Task to carry out ->
Those lines of the following listing which contain the string "vogue" should be returned.

Materials provided ->
================================

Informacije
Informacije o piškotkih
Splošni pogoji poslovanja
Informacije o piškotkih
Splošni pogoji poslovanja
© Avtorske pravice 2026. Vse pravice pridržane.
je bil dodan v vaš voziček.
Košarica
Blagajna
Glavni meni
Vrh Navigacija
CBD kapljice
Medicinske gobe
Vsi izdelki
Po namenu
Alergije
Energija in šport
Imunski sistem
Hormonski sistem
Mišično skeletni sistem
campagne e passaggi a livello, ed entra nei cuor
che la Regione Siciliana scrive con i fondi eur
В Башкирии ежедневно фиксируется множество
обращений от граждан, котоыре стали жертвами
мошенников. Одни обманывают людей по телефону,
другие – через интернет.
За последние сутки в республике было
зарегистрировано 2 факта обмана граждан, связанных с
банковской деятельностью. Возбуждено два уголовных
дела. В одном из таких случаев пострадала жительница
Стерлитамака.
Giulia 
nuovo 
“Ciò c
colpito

================================

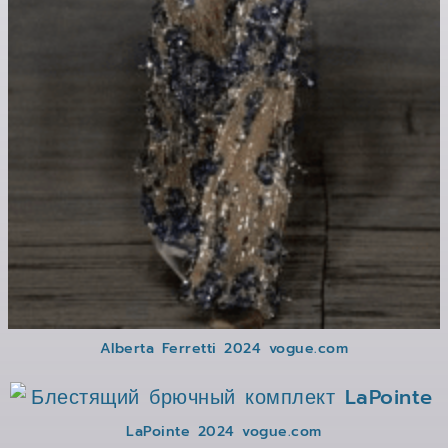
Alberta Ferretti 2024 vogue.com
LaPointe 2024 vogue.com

================================

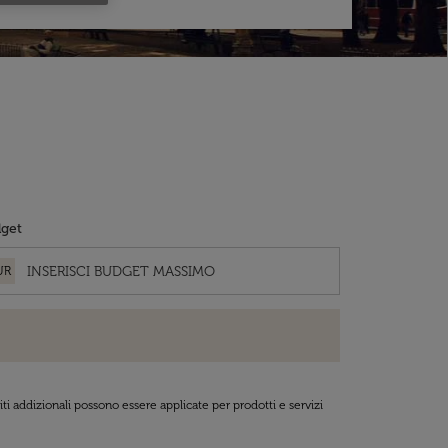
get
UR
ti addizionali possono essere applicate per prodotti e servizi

================================

Response for this exercise ->
Alberta Ferretti 2024 vogue.com
LaPointe 2024 vogue.com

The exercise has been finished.